Authors: Zichen Jeff Cui, Yibin Wang, Nur Muhammad Mahi Shafiullah, Lerrel Pinto

ICLR 2023 | Conference PDF | Archive PDF | Plain Text | LLM Run Details

Reproducibility Variable Result LLM Response
Research Type Experimental We experimentally evaluate C-Be T on three simulated benchmarks (visual self-driving in CARLA (Dosovitskiy et al., 2017), multi-modal block pushing (Florence et al., 2021), and simulated kitchen (Gupta et al., 2019)), and on a real Franka robot trained with play data collected by human volunteers.
Researcher Affiliation Academia Zichen Jeff Cui Yibin Wang Nur Muhammad (Mahi) Shafiullah Lerrel Pinto New York University
Pseudocode No The paper describes the model architecture and training objective in text and diagrams but does not include any pseudocode or algorithm blocks.
Open Source Code No The paper states, 'In our work, we base our C-Be T implementation off of the official repo published at https: //github.com/notmahi/bet.' This indicates they built upon existing code, but does not explicitly state that the specific implementation of C-Be T described in this paper is openly released or provide a link to it.
Open Datasets Yes We experimentally evaluate C-Be T on three simulated benchmarks (visual self-driving in CARLA (Dosovitskiy et al., 2017), multi-modal block pushing (Florence et al., 2021), and simulated kitchen (Gupta et al., 2019)).

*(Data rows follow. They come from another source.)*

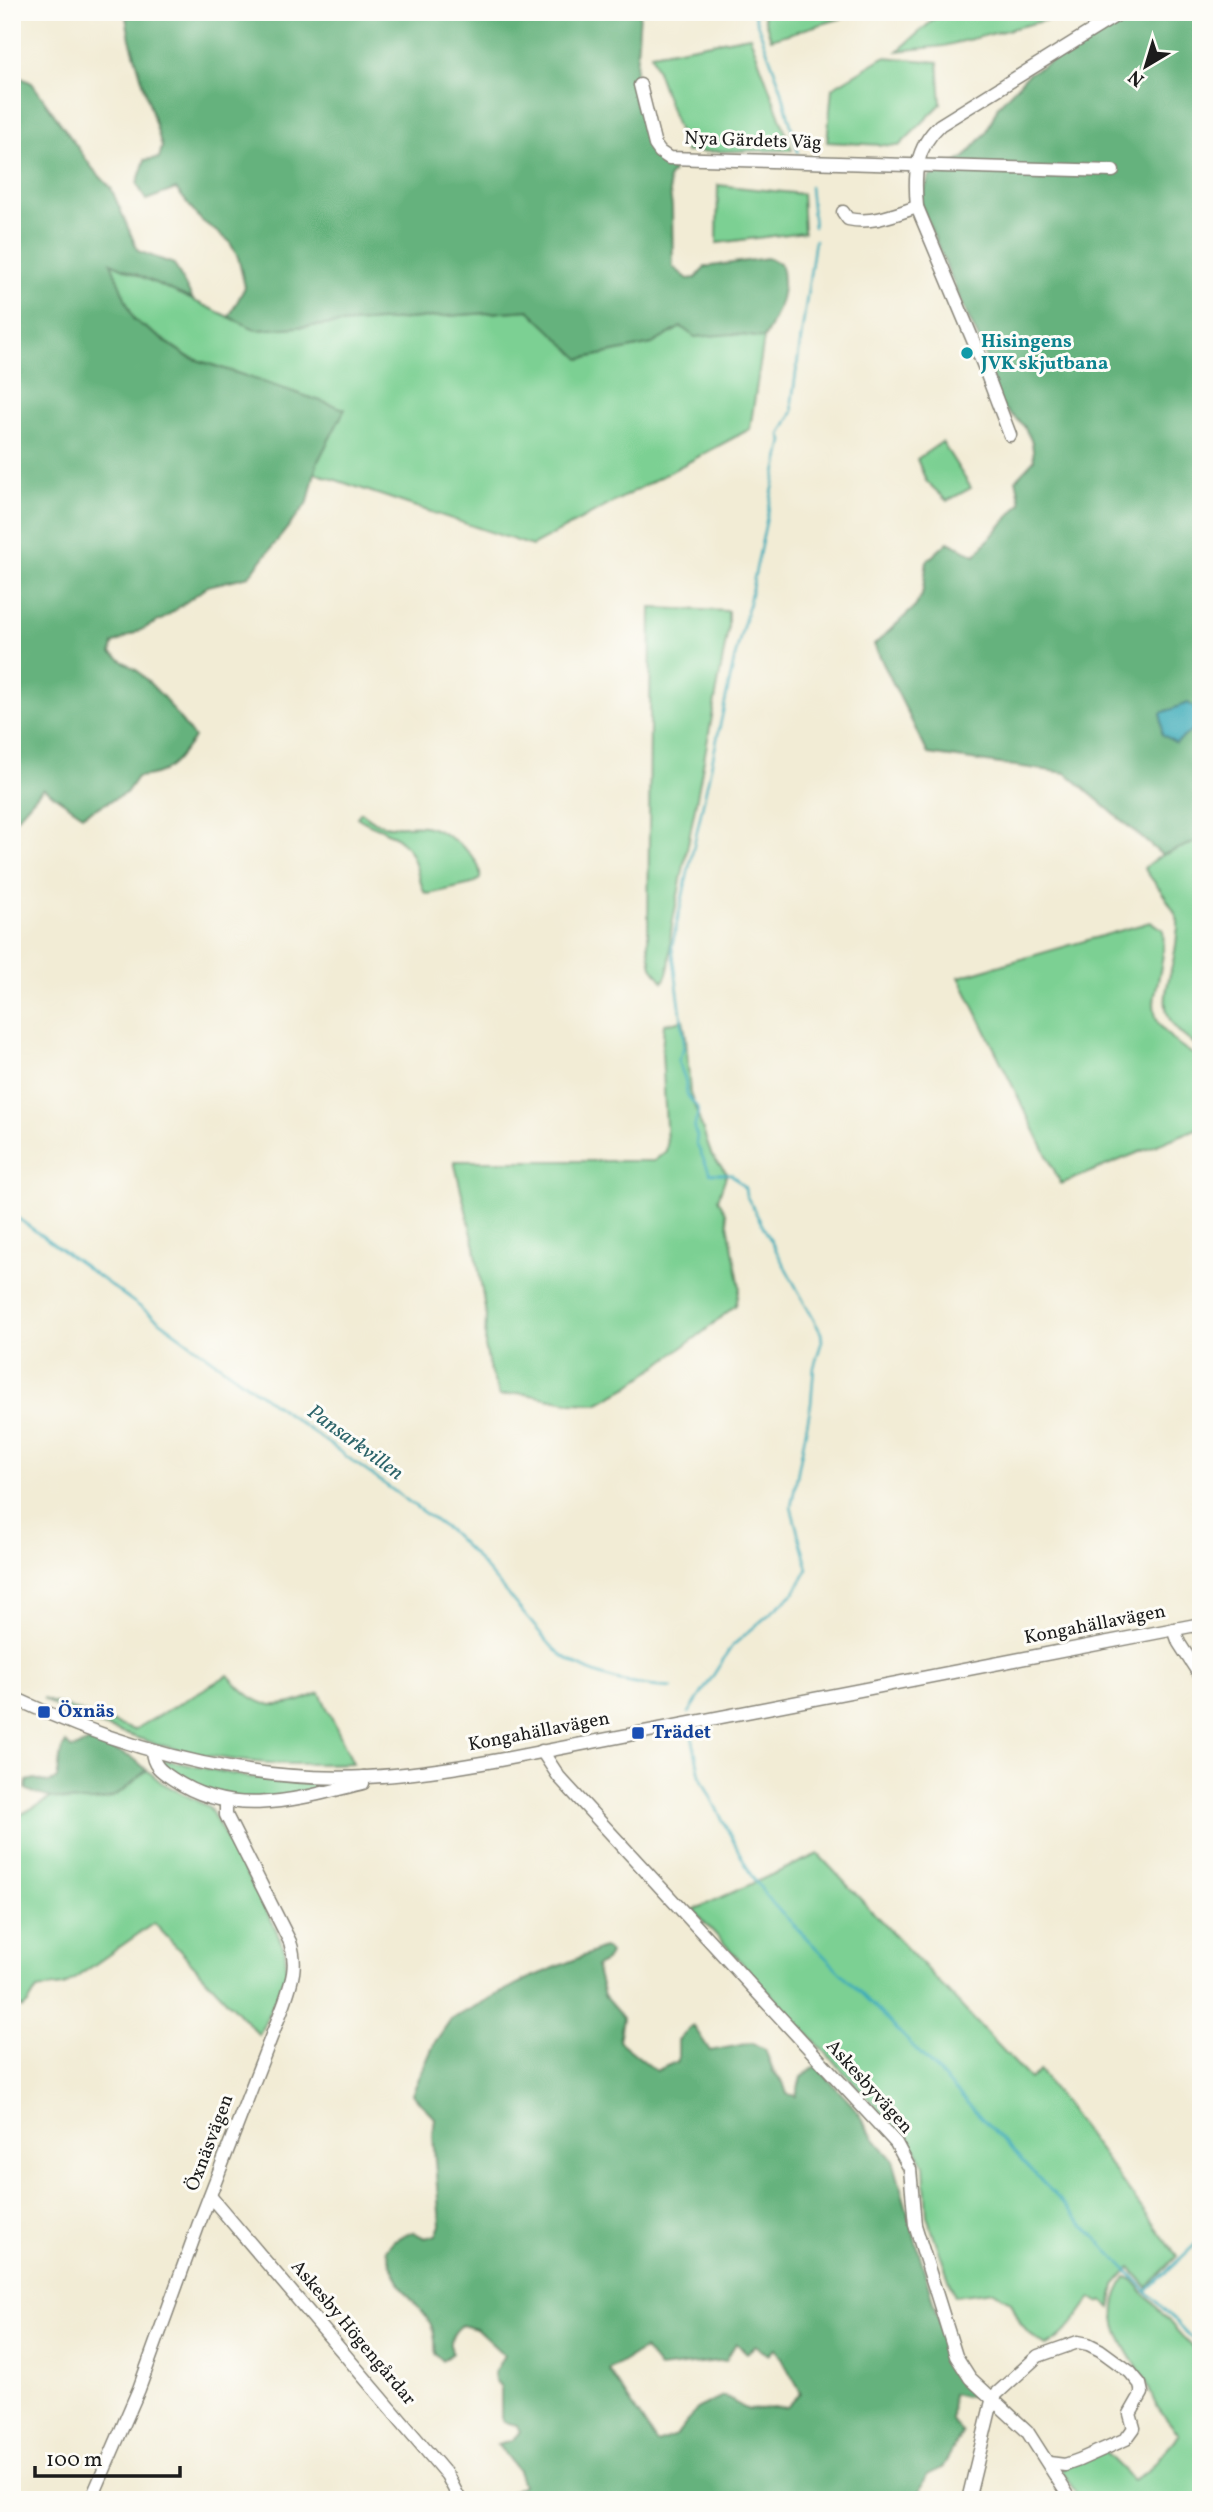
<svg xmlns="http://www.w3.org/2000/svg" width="1213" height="2512" viewBox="0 0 1213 2512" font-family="Vollkorn,serif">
<rect width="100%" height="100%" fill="#fdfcf7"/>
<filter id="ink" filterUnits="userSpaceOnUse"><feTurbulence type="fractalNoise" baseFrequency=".0143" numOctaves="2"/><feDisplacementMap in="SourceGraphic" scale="14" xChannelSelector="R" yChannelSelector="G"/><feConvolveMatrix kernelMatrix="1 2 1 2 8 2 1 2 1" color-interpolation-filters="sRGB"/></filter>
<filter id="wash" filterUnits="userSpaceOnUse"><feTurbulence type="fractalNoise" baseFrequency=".00686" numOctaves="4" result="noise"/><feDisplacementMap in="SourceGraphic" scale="28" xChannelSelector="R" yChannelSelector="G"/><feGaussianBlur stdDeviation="1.57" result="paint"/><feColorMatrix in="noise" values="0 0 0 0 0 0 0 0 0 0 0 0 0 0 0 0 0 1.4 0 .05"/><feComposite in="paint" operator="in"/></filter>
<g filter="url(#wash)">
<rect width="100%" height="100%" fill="#f2ecd5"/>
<!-- green -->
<g fill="#7cd093" stroke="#4c7658" stroke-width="2">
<polygon points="762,12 863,12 771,39"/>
<polygon points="942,12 1078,12 944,46 898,51"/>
<polygon points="750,36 792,150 686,152 651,54"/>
<polygon points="884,57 938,62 941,104 899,146 827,142 832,88"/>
<polygon points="718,185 802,194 804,232 717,243"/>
<polygon points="110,262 257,330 529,310 581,359 652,344 681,327 764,338 750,429 532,546 315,473 317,463 344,409 189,357 134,320"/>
<polygon points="942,442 971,488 947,501 926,481 917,459"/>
<path d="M651,608L728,611V630C710,728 692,827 672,925C668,945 674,965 663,982L652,967L648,945Z"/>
<path d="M361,812C367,816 373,822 380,824C393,829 410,824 424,826C443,829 484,856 480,879L472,884L429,894L424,892C414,866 416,846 387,832C377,827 366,824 357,817Z"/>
<path d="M1201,840V1048C1141,1014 1175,984 1177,934C1178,929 1179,922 1177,918C1170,900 1154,883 1144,868L1162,855Z"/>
<path d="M1150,922L1163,929C1169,995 1121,1013 1201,1059V1127L1061,1184L959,977Z"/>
<polygon points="683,1020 686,1036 690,1093 712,1156 727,1173 718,1199 726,1213 740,1287 736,1305 702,1333 628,1387 597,1404 572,1403 520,1393 500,1396 490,1371 485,1346 486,1315 475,1247 454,1161 654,1161 666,1151 667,1145 662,1052 664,1024"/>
<path d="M228,1675C260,1712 277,1711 320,1693L353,1763C325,1764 296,1765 268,1763C215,1760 160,1747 111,1729C87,1721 64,1713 43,1699L134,1730Z"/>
<polygon points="161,1759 246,1777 340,1782 299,1795 238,1799 215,1795 161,1766"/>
<polygon points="147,1770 162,1783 209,1807 273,1923 285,1951 287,1972 259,2035 154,1923 64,1986 37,1989 28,2004 23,2008 12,2002 12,1819 53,1797 67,1801 111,1798"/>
<path d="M818,1854L1030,2079L1040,2071L1177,2256L1147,2287L1130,2268L1115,2285L1111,2308L1103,2301L1099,2303L1091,2298C1078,2316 1066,2336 1046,2346L1034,2338L1021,2324L1011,2302L994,2291L955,2296L927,2216L924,2165L916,2150L693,1910Z"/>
<path d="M1127,2277L1132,2279L1201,2358V2500H1080L1061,2469L1104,2451L1133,2480L1148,2471L1179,2434C1171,2424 1161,2414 1155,2403C1152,2397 1150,2389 1147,2383C1126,2347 1098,2317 1127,2277Z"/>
</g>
<!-- forest -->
<g fill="#65b27d" stroke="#40674c" stroke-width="2" fill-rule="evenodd">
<path d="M125,12H640L634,99L655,158L661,163L671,165L673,172L668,179L672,207L673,267L688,279L696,278L705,267L767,258L780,263C789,290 777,315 764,338L733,334L695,337L681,327L652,344L580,359L529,310L257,330L229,317L245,287L238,257L229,241L201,220L176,189L146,200L137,184L145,160L159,158L162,147L130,39Z"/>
<polygon points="1139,12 1201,12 1201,840 1162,855 1066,773 928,754 874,645 915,607 922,595 927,561 948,542 975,555 1021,503 1016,479 1034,460 1032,442 1024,426 999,404 984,350 962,304 920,203 929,177 964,158 986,133 998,106 1028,74"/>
<path d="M12,73L32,83L93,169L111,188L138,251L174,264L193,300L111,263L134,320L188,357L345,409L317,463L308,502L249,576L208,586L163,619L113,644L111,653L139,672L164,698L194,738C176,762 170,775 137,777L126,793L83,815L43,788L12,823Z"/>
<path d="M92,1741L133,1758L147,1770C136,1779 124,1792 112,1797C93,1806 42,1799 26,1789L27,1781L35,1779L49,1783L57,1778C60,1767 58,1753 66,1743L72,1749Z"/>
<path d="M603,1948L607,1949L610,1953L606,1961L596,1966L604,1996L623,2018L619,2041L656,2071L678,2061V2040L693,2025L710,2051L751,2043L765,2049L773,2071L783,2082L787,2094L796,2096L801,2077L816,2066L856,2109L869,2132L893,2160L947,2351L958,2374L971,2389L972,2395L965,2397L952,2394L951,2419L962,2433L942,2468L927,2475L916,2500H510L507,2494L523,2485L518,2471L497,2444L512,2440L520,2432L517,2425L504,2422L501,2418V2387L495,2380L494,2373L504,2355L476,2329L462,2325C452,2333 449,2341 452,2353L442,2361L435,2354C438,2314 416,2313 399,2282C393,2272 390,2260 386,2250L394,2240L413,2232L425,2238L436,2235L440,2225L433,2135L435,2118L412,2094L435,2042L451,2019L527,1979ZM736,2343L747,2353L755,2346L769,2355L776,2348L801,2393L787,2407L748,2410L723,2396L698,2408L676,2436L657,2443L609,2370L644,2349L659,2368L726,2360Z"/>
</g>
<!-- water -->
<polygon fill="#3dacb9" stroke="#2c646a" stroke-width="2" points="1188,703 1201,712 1200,724 1176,743 1162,734 1161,713"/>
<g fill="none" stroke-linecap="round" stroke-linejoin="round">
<!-- stream -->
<g stroke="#3dacb9" stroke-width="2.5">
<polyline points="753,12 781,88 798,152"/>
<polyline points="810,187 814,227"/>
<path d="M12,1214L452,1533L473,1554L554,1649C586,1677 631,1686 672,1688"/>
<polyline points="689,1713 732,1646 794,1593 808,1569 791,1507 811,1404 814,1367 822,1341 821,1333 746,1195 745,1188 731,1174 710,1173 696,1143 697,1136 694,1129 698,1112 697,1107 687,1095 685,1079 678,1061 683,1050 684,1037 672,946 734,661 748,607 783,441 781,435 793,411 792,401 815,240"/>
<polyline points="691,1731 700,1775 708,1792 752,1877 774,1905 912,2045 1201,2348"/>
<polyline points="1147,2290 1201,2239"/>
</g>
</g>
</g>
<g filter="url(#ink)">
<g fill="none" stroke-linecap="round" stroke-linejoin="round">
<!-- minor casing -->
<g stroke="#878478" stroke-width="15">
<g id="minor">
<polyline points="640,85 655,145 660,152 669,158 1113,171"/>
<path d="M843,212L848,219C873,224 893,215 917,207"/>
<path d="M1010,435L983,364L917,207C914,175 915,148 940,125L1122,12"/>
<polyline points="1174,1629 1179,1643 1201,1677"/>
<path d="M12,1697C122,1749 244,1783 367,1777C411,1775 455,1768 499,1760L1201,1624"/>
<path d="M152,1751C153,1766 161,1771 173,1779C233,1820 298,1799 363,1783L364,1777"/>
<polyline points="542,1751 559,1777 896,2143 910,2169 915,2225 956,2356 970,2378 1027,2431 1071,2500"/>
<polyline points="210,2196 436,2462 447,2475 460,2500"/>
<path d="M91,2500L139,2389L198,2226L284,2004C292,1981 298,1965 290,1942L226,1815V1803"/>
<polyline points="968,2500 993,2397 1038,2356 1078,2342 1088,2344 1100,2350 1130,2372 1140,2384 1142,2393 1130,2414 1134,2428 1126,2439 1079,2460 1065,2465 1049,2463"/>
</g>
</g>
<!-- minor -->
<use href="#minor" stroke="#fff" stroke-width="12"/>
</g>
</g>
<!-- markers -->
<circle fill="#0f9aa8" stroke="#fdfcf7" stroke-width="2.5" cx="967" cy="353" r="7"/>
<g fill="#1a4fb4" stroke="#fdfcf7" stroke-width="2.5">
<rect x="37" y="1705" width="14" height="14" rx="3.5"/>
<rect x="631" y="1726" width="14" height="14" rx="3.5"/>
</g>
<g text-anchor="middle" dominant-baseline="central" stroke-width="6" stroke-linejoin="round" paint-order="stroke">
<!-- street labels -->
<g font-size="19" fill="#1c1c1c" stroke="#fdfcf7">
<text transform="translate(753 141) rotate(2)">Nya Gärdets Väg</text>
<text transform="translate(1095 1625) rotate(-11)">Kongahällavägen</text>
<text transform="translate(539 1732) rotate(-11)">Kongahällavägen</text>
<text transform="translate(869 2087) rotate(48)">Askesbyvägen</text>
<text transform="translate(210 2143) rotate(-69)">Öxnäsvägen</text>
<text transform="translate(353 2333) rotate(50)">Askesby Högengårdar</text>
</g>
<!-- culture labels -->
<g font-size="19" font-weight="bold" fill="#0d838f" stroke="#fdfcf7" text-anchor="start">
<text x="981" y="342">Hisingens<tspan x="981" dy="22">JVK skjutbana</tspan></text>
</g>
<!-- transit labels -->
<g font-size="19" font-weight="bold" fill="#164399" stroke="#fdfcf7" text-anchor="start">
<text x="58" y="1712">Öxnäs</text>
<text x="652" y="1733">Trädet</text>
</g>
<!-- water labels -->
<g font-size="21" font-style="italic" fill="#2c646a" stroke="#fdfcf7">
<text transform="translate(355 1443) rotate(36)">Pansarkvillen</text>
</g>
</g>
<!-- margin -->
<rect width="1213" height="2512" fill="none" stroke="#fdfcf7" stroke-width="42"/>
<!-- north arrow -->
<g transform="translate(1146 66) rotate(218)" stroke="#fdfcf7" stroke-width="5" paint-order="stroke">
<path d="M0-5L12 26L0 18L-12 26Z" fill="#1c1c1c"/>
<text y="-10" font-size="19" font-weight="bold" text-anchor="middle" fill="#1c1c1c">N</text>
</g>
<!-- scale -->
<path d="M35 2466v10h145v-10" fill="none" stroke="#1c1c1c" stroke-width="3.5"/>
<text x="46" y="2466" font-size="21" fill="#1c1c1c" stroke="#fdfcf7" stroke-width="5" paint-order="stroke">100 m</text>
</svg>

Dataset Splits No The paper describes the datasets used and the training process, but does not explicitly provide specific train/validation/test dataset splits by percentage, absolute numbers, or reference predefined splits with citations for reproducibility.
Hardware Specification No The paper mentions using a 'Franka Emika Panda robot' for real-world experiments, but does not specify the computing hardware (e.g., GPU/CPU models, memory, or cloud instances) used for training or running the models.
Software Dependencies No The paper mentions various software components like Behavior Transformers, Min GPT, ResNet-18, and Adam optimizer, but does not provide specific version numbers for any software dependencies (e.g., deep learning frameworks like PyTorch/TensorFlow, or Python versions).
Experiment Setup Yes The paper provides a detailed 'HYPERPARAMETERS LIST:' in Section C.2, including Table 6 ('Environment-dependent hyperparameters in Be T') and Table 7 ('Shared hyperparameters for Be T training'), which specify values for layers, attention heads, embedding width, dropout probability, context size, training epochs, batch size, number of bins, future conditional frames, optimizer (Adam), learning rate, weight decay, betas, and gradient clip norm.